* **Work to complete**
Below are some records; output exactly the lines from the line with "[4. 锯齿](#4)<br>" to the line with "- ios放弃iphone5s/ipadmini", both ends kept, and nothing more.

* **Dataset extract**
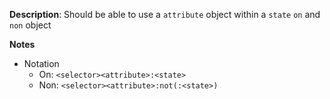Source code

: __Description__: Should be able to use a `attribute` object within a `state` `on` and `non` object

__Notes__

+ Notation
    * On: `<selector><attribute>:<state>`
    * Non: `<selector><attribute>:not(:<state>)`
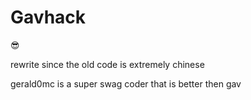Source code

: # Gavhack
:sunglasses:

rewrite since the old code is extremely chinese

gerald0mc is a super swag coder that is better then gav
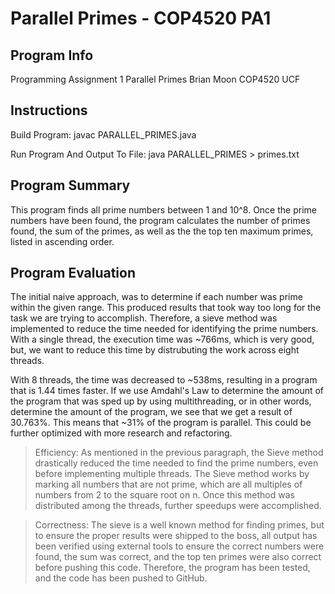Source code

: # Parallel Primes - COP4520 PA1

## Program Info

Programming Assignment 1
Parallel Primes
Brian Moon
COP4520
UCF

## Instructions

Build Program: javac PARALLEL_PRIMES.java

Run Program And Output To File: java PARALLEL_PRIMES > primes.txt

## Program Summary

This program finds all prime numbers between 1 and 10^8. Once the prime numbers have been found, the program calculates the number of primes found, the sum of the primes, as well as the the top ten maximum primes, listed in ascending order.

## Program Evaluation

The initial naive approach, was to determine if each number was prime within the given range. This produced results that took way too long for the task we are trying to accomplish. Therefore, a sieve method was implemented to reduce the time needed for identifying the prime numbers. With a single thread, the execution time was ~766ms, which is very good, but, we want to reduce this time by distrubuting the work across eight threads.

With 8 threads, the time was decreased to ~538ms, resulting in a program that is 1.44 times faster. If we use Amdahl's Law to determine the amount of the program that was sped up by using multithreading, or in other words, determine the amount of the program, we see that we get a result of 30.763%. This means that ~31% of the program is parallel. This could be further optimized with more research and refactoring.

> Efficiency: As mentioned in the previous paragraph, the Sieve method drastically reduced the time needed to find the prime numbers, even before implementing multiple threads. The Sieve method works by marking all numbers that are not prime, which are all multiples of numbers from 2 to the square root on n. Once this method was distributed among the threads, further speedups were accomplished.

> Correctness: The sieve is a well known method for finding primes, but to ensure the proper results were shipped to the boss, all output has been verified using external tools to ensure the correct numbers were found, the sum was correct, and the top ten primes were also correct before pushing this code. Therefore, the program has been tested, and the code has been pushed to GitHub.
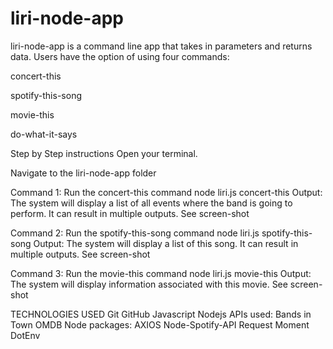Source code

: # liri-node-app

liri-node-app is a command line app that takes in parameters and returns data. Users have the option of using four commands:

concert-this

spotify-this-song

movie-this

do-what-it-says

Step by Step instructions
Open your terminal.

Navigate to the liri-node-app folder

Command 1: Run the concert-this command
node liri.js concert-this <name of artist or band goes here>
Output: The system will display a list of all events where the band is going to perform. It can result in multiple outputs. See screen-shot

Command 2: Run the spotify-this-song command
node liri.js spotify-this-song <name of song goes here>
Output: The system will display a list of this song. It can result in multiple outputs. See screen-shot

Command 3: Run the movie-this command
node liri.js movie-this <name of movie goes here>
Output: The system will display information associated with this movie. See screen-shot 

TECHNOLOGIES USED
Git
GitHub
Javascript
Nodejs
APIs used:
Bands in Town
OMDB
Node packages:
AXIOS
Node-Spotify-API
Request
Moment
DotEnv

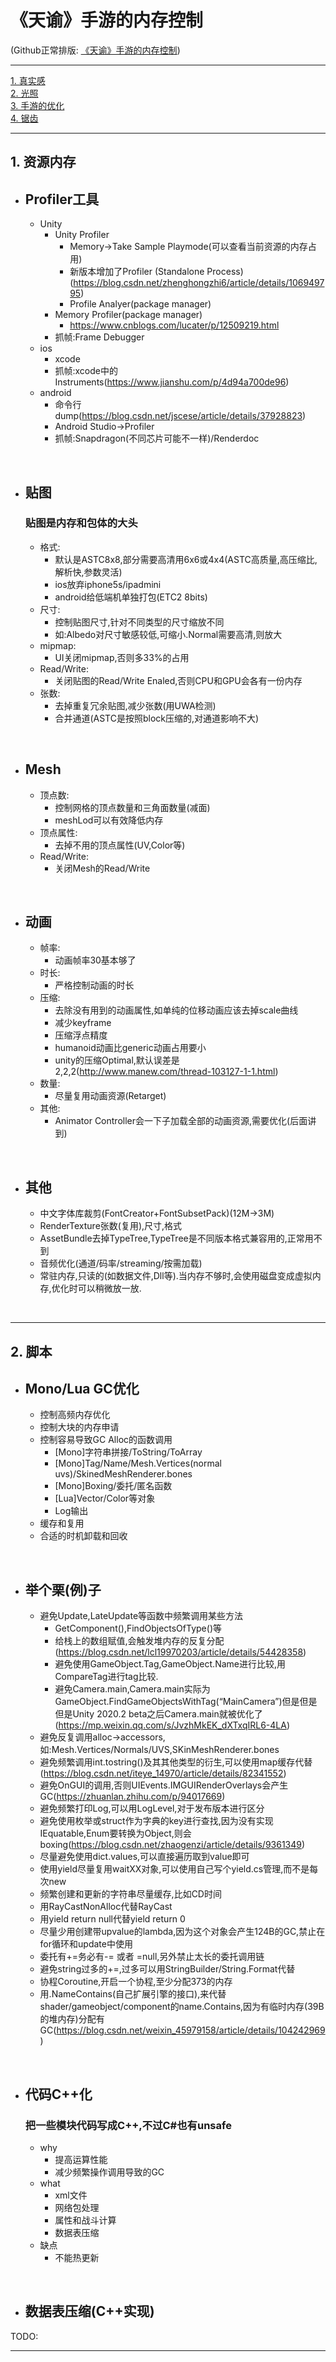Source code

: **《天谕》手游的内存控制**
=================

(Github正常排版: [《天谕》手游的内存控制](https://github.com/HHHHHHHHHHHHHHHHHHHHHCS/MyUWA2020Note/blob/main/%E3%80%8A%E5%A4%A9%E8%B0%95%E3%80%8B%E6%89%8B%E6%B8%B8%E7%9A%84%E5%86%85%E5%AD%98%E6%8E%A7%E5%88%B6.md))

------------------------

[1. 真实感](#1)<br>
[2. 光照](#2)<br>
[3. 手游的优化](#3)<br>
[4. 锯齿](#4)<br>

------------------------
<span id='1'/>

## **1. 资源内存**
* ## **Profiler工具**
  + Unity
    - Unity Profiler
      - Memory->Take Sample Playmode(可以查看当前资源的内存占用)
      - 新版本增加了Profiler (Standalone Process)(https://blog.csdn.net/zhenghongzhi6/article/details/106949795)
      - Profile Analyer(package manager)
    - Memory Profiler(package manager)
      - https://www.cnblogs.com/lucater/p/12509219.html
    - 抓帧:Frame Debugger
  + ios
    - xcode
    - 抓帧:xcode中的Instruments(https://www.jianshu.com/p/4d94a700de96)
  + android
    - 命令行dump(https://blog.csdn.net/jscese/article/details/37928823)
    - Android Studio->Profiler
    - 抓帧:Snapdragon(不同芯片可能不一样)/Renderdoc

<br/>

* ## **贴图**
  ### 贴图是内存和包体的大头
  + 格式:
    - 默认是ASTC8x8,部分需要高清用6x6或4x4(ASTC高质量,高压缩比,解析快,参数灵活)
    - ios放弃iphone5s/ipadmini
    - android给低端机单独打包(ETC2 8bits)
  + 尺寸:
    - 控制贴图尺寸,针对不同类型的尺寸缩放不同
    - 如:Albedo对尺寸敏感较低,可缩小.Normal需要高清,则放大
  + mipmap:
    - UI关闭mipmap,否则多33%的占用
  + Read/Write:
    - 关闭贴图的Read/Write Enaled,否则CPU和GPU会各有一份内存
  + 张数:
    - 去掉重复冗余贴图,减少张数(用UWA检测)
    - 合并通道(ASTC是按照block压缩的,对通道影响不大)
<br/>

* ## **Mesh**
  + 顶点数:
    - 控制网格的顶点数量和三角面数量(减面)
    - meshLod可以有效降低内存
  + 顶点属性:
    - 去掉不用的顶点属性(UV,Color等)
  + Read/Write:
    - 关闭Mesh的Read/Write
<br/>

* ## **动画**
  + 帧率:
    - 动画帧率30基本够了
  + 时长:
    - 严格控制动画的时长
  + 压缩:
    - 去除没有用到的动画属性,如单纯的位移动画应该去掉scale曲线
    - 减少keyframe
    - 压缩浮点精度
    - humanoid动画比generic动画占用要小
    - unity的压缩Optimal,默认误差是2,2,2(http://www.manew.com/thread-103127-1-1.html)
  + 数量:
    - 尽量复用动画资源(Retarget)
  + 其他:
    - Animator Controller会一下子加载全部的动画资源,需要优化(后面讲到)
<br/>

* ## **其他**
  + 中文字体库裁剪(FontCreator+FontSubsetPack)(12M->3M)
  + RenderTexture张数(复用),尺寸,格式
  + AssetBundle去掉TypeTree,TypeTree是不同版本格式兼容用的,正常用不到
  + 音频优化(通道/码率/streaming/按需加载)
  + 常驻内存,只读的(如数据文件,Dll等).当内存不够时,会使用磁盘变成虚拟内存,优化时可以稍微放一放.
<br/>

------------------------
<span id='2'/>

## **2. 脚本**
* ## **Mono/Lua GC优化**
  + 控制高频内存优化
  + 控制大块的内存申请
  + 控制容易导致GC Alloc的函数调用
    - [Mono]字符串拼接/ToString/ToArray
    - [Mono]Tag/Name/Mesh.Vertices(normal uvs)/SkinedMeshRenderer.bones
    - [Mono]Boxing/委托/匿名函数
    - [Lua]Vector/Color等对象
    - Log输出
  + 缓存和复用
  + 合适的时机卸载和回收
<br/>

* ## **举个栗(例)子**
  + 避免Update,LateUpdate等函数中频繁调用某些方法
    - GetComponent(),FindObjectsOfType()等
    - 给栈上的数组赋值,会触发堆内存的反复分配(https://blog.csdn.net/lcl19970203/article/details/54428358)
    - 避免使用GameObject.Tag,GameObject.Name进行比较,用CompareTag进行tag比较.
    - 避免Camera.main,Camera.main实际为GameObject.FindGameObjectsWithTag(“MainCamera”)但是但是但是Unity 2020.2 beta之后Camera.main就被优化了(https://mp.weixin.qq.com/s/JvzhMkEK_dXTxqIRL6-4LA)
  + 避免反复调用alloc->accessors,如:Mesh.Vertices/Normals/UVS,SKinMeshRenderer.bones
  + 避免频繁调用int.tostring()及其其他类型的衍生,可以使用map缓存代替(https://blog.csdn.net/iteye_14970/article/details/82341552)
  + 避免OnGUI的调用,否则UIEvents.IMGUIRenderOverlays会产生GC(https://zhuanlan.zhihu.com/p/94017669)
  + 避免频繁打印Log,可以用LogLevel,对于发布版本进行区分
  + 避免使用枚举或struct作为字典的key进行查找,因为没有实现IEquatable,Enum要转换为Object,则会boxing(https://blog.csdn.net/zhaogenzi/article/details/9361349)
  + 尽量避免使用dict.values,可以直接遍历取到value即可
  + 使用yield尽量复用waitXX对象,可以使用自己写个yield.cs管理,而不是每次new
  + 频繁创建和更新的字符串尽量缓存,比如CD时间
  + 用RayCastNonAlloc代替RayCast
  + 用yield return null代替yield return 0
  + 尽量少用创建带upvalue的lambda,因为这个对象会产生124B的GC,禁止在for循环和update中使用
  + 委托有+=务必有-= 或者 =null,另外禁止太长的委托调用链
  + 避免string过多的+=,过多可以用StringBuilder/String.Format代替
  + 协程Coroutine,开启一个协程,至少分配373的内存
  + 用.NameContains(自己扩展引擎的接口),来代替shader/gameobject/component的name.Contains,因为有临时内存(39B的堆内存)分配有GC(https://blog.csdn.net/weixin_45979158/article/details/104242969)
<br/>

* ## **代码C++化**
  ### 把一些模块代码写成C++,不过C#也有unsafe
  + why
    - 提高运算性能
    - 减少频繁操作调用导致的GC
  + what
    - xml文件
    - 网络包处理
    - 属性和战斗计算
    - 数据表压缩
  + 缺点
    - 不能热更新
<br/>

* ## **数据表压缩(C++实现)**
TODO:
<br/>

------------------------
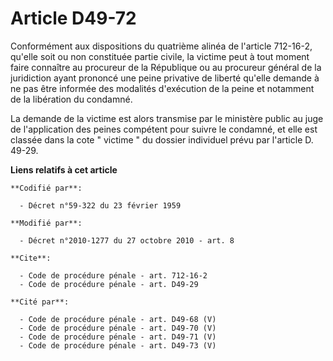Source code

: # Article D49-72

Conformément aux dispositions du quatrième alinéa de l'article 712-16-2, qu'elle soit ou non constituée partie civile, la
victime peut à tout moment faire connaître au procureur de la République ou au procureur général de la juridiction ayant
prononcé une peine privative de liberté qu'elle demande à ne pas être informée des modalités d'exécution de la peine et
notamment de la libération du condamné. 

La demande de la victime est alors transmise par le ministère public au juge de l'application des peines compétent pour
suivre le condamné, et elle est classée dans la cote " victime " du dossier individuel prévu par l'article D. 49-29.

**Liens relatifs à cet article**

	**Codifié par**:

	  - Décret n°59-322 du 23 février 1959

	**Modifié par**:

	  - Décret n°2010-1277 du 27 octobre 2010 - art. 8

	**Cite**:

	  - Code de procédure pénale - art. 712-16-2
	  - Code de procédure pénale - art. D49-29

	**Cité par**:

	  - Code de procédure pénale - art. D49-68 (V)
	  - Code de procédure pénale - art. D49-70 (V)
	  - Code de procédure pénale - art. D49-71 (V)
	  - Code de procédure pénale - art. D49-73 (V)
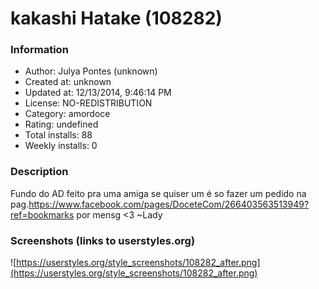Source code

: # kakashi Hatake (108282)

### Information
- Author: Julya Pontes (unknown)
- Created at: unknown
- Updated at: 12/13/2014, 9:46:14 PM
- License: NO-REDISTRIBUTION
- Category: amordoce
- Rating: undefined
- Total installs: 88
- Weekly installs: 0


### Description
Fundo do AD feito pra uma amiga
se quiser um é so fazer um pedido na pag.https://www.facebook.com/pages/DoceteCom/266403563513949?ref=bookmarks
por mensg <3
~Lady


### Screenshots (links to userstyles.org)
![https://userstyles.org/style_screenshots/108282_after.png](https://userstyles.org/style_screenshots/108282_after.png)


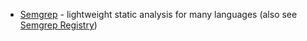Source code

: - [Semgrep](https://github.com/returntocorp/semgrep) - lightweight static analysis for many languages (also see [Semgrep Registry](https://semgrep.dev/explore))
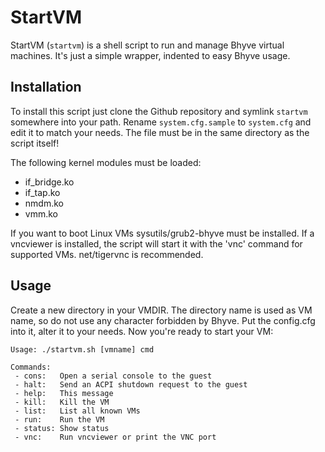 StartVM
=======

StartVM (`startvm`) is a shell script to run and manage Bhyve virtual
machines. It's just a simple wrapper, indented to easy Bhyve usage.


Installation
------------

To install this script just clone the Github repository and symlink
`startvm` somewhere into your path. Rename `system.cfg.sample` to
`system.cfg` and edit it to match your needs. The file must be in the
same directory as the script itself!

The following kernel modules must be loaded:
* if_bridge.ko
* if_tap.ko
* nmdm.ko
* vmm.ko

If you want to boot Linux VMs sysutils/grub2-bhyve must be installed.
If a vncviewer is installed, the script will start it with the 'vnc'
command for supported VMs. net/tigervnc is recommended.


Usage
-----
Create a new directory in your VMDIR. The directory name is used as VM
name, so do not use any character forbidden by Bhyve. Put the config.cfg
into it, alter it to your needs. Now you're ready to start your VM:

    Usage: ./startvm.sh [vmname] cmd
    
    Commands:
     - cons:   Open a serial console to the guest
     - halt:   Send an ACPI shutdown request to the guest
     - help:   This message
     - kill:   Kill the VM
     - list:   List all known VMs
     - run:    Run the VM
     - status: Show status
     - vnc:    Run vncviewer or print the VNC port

* **Answer for this exercise**
[4. 锯齿](#4)<br>

------------------------
<span id='1'/>

## **1. 资源内存**
* ## **Profiler工具**
  + Unity
    - Unity Profiler
      - Memory->Take Sample Playmode(可以查看当前资源的内存占用)
      - 新版本增加了Profiler (Standalone Process)(https://blog.csdn.net/zhenghongzhi6/article/details/106949795)
      - Profile Analyer(package manager)
    - Memory Profiler(package manager)
      - https://www.cnblogs.com/lucater/p/12509219.html
    - 抓帧:Frame Debugger
  + ios
    - xcode
    - 抓帧:xcode中的Instruments(https://www.jianshu.com/p/4d94a700de96)
  + android
    - 命令行dump(https://blog.csdn.net/jscese/article/details/37928823)
    - Android Studio->Profiler
    - 抓帧:Snapdragon(不同芯片可能不一样)/Renderdoc

<br/>

* ## **贴图**
  ### 贴图是内存和包体的大头
  + 格式:
    - 默认是ASTC8x8,部分需要高清用6x6或4x4(ASTC高质量,高压缩比,解析快,参数灵活)
    - ios放弃iphone5s/ipadmini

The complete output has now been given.